- **Supplied text**:
------------------------------------------------------------------------

- Developer: David Alverson
- Release: 1992; 34 years ago
- Stable release: 1.2 / 18 July 2011; 15 years ago
- Operating system: Mac OS 8, Mac OS 9, Mac OS X 10.0 through Mac OS X 10.7
- Type: Terminal emulator
- License: Shareware
- Website: dalverson.com/zterm/

= ZTerm =

Shareware terminal emulator

ZTerm is a shareware terminal emulator for Macintosh operating system. It was introduced in 1992 for System 7 and has been updated to run on macOS. Its name comes from its use of the ZModem file transfer protocol, which ZTerm implemented in a particularly high-performance package. In contrast to the built-in macOS Terminal app, which only communicates with other programs, ZTerm only communicates with hardware serial ports.

==Description==
When it was first introduced in 1992, ZTerm was one of the highest-performing terminal emulators on the Mac, both in terms of basic text display as well as file transfer performance. ZTerm was widely regarded as the best terminal program on the Mac.

Its hardware support included carrier detect (CD), hardware hangup (DTR) and hardware flow control, as well as speeds up to 115,200 bit/s on those machines that supported it. These features were not universally supported in Mac hardware, so many terminal emulators simply didn't bother to implement them at all. Even if these speeds were offered, most emulator programs of the era were so slow that they had trouble keeping up with faster modems, especially 9600 bit/s and faster.

ZTerm supported one of the widest variety of file transfer protocols available on the Mac, including a full implementation of ZModem, YModem, YModem-G, almost all of the common varieties of XModem with different packet sizes and error correction methods, and even the rare but useful B protocol (CIS-B) for use on Compuserve. ZTerm also supported auto-starting transfers from ZModem and CIS-B, where commands from the host triggered transfers from the client.

Additionally, ZTerm included a complete PC graphics character set and ANSI escape codes, including color. This made it one of the few terminals on the Mac that properly displayed ASCII art, and allowed full interaction with PC-based bulletin board systems (BBS) that used these features extensively. ZTerm added the ability to use the mouse to position the cursor, sending the correct stream of ANSI codes to move it from the current to the clicked location.

------------------------------------------------------------------------

- **Information**:
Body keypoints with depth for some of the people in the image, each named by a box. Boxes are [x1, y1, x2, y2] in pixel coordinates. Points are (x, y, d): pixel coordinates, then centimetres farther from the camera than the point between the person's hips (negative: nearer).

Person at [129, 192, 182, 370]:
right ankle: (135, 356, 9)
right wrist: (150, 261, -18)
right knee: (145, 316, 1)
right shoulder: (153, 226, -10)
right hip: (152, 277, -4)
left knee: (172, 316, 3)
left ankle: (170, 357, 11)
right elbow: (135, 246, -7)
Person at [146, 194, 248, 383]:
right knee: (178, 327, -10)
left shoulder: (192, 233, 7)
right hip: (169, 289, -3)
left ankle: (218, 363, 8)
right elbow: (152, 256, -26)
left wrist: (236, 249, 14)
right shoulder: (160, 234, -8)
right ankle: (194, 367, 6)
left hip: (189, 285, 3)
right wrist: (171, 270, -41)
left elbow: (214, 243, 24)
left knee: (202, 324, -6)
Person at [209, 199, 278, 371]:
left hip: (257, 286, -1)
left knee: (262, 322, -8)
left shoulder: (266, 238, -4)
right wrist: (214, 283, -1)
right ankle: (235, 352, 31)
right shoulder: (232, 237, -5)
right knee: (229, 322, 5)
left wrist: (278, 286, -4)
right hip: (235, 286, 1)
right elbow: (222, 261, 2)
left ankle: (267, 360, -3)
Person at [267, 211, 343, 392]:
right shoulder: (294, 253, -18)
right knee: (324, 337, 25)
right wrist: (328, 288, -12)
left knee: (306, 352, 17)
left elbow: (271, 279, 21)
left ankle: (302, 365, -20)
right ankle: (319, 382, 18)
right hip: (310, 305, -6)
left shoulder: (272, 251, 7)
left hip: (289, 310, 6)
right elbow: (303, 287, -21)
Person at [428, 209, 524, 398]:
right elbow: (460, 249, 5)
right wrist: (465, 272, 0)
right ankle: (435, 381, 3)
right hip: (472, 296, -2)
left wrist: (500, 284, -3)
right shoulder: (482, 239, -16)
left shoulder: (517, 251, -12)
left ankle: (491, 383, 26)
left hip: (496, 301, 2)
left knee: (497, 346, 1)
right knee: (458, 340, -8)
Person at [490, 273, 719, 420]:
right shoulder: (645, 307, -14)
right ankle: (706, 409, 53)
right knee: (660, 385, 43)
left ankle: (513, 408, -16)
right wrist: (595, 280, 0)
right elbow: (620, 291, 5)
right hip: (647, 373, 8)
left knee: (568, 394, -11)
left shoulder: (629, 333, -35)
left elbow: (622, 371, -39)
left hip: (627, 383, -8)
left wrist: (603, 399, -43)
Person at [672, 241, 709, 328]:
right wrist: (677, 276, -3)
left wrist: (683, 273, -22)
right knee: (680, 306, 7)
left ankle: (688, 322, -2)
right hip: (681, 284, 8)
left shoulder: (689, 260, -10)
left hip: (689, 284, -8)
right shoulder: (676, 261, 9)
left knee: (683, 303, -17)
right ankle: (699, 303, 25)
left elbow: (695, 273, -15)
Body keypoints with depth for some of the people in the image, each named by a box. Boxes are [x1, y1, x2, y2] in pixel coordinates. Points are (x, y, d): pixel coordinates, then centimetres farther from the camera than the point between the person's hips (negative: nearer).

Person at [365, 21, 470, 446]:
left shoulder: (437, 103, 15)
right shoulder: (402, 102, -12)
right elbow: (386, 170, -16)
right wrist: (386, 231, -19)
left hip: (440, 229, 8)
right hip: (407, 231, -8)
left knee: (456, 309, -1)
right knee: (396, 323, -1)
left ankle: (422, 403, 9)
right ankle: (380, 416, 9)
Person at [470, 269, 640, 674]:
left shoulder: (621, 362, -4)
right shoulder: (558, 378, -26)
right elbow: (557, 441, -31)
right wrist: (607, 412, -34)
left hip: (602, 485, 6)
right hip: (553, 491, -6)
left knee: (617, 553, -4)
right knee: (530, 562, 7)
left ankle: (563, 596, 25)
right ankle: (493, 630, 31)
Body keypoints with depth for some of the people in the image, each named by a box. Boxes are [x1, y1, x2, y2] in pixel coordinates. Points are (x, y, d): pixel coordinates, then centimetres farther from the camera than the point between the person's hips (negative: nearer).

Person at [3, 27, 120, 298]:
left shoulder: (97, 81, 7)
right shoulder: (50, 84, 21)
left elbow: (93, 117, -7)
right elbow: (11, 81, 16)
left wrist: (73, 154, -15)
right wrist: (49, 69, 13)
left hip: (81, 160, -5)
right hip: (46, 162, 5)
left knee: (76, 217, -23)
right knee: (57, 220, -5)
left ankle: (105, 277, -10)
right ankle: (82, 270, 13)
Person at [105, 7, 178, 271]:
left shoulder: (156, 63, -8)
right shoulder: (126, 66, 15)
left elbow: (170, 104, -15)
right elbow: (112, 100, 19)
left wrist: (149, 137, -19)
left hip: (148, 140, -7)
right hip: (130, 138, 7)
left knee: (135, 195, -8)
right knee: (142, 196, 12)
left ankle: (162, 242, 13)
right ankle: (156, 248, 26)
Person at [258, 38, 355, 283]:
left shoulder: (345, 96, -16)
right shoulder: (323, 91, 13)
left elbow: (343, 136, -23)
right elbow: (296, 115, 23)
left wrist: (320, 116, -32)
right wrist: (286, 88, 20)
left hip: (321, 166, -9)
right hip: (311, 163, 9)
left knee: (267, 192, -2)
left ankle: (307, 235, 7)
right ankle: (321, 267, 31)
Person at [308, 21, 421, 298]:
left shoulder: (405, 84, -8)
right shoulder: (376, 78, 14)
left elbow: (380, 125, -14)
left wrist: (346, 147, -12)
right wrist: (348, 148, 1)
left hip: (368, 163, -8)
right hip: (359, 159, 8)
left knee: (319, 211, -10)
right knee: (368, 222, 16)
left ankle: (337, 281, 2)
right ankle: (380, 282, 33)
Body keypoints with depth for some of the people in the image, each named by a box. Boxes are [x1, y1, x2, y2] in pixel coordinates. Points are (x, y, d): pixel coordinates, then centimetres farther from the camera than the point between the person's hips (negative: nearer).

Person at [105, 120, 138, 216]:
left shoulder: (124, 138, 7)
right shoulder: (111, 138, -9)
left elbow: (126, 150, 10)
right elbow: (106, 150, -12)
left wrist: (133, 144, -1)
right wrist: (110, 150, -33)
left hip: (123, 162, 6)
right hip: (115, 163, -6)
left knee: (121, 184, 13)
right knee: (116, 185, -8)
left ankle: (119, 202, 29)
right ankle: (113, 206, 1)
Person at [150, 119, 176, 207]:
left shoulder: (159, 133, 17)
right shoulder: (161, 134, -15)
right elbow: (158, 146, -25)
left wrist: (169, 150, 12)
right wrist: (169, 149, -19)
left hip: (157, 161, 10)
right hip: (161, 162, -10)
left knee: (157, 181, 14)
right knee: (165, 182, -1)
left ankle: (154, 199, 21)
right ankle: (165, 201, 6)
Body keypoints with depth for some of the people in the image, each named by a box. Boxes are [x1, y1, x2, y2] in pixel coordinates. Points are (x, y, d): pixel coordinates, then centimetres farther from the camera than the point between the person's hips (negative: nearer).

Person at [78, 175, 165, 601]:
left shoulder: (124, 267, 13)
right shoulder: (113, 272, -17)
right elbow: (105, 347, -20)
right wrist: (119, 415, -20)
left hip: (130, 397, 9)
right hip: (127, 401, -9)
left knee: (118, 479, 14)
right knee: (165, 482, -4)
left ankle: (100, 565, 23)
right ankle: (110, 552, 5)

------------------------------------------------------------------------

- **Your assignment**: Write out, word for word, the part of the ZTerm article that begins at the words "ZTerm supported one" and stops after "from the client.".

- **Task answer**:
ZTerm supported one of the widest variety of file transfer protocols available on the Mac, including a full implementation of ZModem, YModem, YModem-G, almost all of the common varieties of XModem with different packet sizes and error correction methods, and even the rare but useful B protocol (CIS-B) for use on Compuserve. ZTerm also supported auto-starting transfers from ZModem and CIS-B, where commands from the host triggered transfers from the client.